On our last day of exploration, we land at King George Island in the South Shetland group, which has the only airstrip in the Antarctic Peninsula archipelago that can reliably be served to and from the South American continent. Our arrival is scheduled for one day prior to our intended flight to Punta Arenas, as a hedge against potential weather problems.
Day 12: King George Island / Fly to Punta Arenas, Chile
Our extraordinary shipboard adventure comes to a close today as we say farewell to our yacht, captain and hospitable crew. Weather permitting, we board our airplane for the two-hour flight to Punta Arenas on the southern tip of Chilean Patagonia. Overlooking the Strait of Magellan, Punta Arenas was a gold rush boomtown in the late 19th century. On arrival, we check in to our hotel. This evening, enjoy a farewell dinner in town, regaling one another with stories and indelible memories of this truly singular adventure.
Day 13: Punta Arenas / Depart
Fly homeward today from Punta Arenas, with a cache of memories to last a lifetime and then some!
Important note regarding flights: When flying to and from King George Island off the Antarctic Peninsula, weather determines all schedules.

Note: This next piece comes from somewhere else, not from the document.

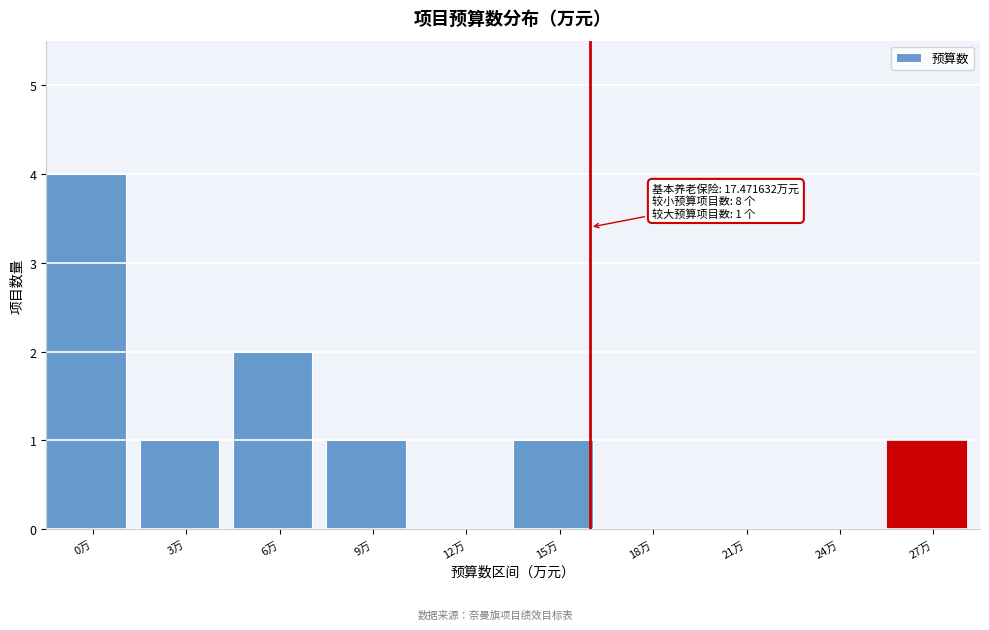

Reading left to right, what are all the values shown in this chart?

0万=4	3万=1	6万=2	9万=1	12万=0	15万=1	18万=0	21万=0	24万=0	27万=1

If weather does not allow us to travel as scheduled, we must wait until until it clears, or other times, we may push up the flight to be ahead of weather. Though historic weather patterns indicate that we should not be delayed for more than a few days, we can never predict when, or even if, inclement weather will clear to allow our departure. While we have "padded" our itinerary somewhat as a precaution against such circumstances, we ask that all guests purchase trip cancellation and interruption insurance to cover tour costs should your adventure be delayed or canceled because of weather.